Ponies Pooping on Sidewalks and Other Ways to Tell if You’re in the Relational Abyss
Jul 03, 2025
Some years ago I was living in the San Juan Islands, in a relationship with my then-boyfriend from graduate school, an annoyingly handsome multi-lingual European working for the German government in West Africa.
This meant that we were quite optimistically attempting to keep this extremely long-distance thing going between the tippy top of Washington State and…Togo. It was romantic and exciting; complicated and painful. And very expensive. I loved him very much.
One day while I was at the library on the island, I saw he was calling, and rushed outside to answer. The sound quality was terrible, per usual, but from what I could tell he was announcing that he was headed to Portugal on holiday, again, and not, as we had discussed, figuring out a way to see each other.
It was at this moment that a shaggy brown mini-pony with a light-colored floofy mane was led nonchalantly up to the entrance of the library. Just as one would do a dog. The owner tied up the pony and headed inside. I was used to kooky island behavior, but I had yet to see this.
The adorable and smug little pony looked irritated to have been forced to pause his stroll, and as he clattered around on his tiny hooves, proceeded to poop all over the sidewalk. The next library patron that came along then had to dodge the pony, plus a huge pile of poo. Said person must have alerted someone inside, because a few minutes later library staff came out, armed with grim looks on their faces and…paper towels.
The scene that followed was as such: two prim ladies making valiant but vain attempts to clean up the poo, dodging the hind end of the pony as the paper towels absolutely shredded on the sidewalk, smearing poo in a wider arc and grinding it majestically into the rough concrete.
Now. In normal times this scene of delightful mayhem would have brought such levity to my equine-loving soul that it certainly would have made my week, possibly month. I would have walked around laughing to the trees and nattering on to anyone who would listen about this absurd hilarity.
Instead, I was glued to the spot, nothing able to penetrate the deep well of despair that extended from my heart to all other parts of my body. My eyes, two hollow pie-holes from crying and lack of sleep, oh so familiar to those in the grips of a crumbling relationship.
I could vaguely recognize this distance from myself as if I were an outside observer. I inherently understood that it was problematic to feel nothing, but only as a murky side consideration. I couldn't spend too much time thinking about it; I had to hold together all the parts of myself lest I bleed out.
And yet… I was holding on to this relationship. With everything I had. I had convinced myself that we could figure this conundrum out despite the fact that only one of us seemed dedicated to figuring this conundrum out. I had so completely lost touch with my previous self that I didn't recognize how far I had fallen.

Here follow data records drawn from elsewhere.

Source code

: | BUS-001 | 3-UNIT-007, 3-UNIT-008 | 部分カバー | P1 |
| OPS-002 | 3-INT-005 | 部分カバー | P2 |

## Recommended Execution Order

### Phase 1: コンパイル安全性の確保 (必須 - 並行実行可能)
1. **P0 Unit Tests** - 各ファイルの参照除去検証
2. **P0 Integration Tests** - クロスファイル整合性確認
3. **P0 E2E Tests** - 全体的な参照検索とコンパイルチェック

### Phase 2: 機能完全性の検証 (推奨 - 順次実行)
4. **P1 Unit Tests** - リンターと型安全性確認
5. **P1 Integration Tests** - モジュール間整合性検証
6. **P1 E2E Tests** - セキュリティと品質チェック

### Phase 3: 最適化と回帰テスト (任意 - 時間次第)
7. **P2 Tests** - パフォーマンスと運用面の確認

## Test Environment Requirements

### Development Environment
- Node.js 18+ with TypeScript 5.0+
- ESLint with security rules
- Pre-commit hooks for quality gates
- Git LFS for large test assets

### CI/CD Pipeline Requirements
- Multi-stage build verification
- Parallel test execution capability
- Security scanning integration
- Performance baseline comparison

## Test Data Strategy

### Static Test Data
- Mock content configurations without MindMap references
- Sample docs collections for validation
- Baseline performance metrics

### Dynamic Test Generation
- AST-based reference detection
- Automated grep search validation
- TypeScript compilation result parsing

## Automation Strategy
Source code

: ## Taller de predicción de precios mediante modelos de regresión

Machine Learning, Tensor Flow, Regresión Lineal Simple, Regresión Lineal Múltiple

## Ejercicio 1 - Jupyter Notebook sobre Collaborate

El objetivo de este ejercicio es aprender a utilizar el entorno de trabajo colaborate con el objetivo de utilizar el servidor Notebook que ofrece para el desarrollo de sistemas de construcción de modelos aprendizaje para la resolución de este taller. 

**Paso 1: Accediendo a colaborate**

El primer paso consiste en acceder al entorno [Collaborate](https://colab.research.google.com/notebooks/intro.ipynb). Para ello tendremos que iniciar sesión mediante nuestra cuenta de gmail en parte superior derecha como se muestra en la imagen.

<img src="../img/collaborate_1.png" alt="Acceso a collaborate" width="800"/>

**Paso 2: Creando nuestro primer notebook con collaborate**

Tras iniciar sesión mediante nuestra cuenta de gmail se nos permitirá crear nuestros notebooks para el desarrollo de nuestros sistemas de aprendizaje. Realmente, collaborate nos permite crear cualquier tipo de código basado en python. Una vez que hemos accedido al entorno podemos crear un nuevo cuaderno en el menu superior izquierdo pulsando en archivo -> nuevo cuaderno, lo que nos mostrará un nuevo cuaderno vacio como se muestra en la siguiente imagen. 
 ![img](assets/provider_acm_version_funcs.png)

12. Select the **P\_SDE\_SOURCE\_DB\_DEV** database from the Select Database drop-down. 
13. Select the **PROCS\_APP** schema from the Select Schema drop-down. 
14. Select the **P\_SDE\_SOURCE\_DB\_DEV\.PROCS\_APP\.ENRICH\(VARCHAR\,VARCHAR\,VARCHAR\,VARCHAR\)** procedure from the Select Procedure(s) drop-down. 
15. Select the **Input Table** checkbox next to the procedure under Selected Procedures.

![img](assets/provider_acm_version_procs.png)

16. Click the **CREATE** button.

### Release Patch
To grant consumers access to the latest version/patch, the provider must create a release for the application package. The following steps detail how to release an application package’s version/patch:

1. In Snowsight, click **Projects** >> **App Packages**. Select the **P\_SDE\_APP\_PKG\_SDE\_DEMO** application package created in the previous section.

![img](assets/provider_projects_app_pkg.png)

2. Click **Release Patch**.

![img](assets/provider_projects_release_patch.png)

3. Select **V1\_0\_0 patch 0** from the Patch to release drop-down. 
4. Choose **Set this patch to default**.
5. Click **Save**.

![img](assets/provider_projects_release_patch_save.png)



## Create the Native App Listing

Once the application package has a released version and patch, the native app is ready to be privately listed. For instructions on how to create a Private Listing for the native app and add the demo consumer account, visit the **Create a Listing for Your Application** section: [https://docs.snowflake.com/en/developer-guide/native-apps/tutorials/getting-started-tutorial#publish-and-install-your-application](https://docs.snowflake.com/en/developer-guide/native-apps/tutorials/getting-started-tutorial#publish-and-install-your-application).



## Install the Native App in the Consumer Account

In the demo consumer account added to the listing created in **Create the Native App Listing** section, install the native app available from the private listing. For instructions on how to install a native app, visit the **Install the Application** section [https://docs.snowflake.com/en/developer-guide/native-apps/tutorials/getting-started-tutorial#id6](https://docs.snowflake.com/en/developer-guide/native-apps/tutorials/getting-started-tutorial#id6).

Enter: The Relational Abyss.
Here’s the kicker. When you’re in the Relational Abyss, it’s almost impossible to recognize it. It has become your new normal, and you inched so slowly towards it that you had no idea you were even going down. While you are fairly certain that once you had slept more than three hours a night, and that at some point your friends and family had looked at you without open concern and pained faces as you defend your relationship, it’s awfully tough to recall that buoyant and light-hearted stranger.
This abyss would present itself again about ten years later, at the tail end of my most recent relationship. There were no pooping ponies to help elucidate the situation; instead it came in the form of walking in a parade for an organization that I had co-created, marveling at how everyone around me seemed so blissfully happy, so carefree. What? How?! I spent the entire parade eyeballing each person and wondering if they felt the same panicky despair, the same hopelessness as I did; if their hearts also felt physically altered, and they were just putting on a really good show.
And yet, somehow, I still couldn’t spot it.
Sometimes we can only see things in hindsight. Unfortunately, the relational abyss appears to be one of those things. And make no mistake - the abyss IS necessary. Per the ol' hero's journey, everything is cyclical and thus we will need to enter the abyss in many forms throughout our lives to emerge reborn; to learn, to grow.
But, holy hell, we stay in the Relational Abyss waaaaayyyy too long.
We wallow. We weep.
We let it destroy EVERYTHING.
And for women especially, who I see freely giving their life force away; who unilaterally work to fix the thing, save the thing; willingly take all the blame; do enough emotional labor for him and you and the relationship too…golly.
It just doesn’t have to be this way.
Whatever your version of a pooping pony or a parade is - learn to recognize the Relational Abyss more quickly. And then take the necessary, heartbreaking, critical action to save your own beautiful and worthy soul. Because you are worth it.
P.S. Despite the very clear pony flag, it did make me more years to recognize the Relational Abyss with the German. I went to West Africa, to the very large apartment that he had chosen for us, and proceeded to figure out what my life would look like there. Spoiler alert: It didn't work out.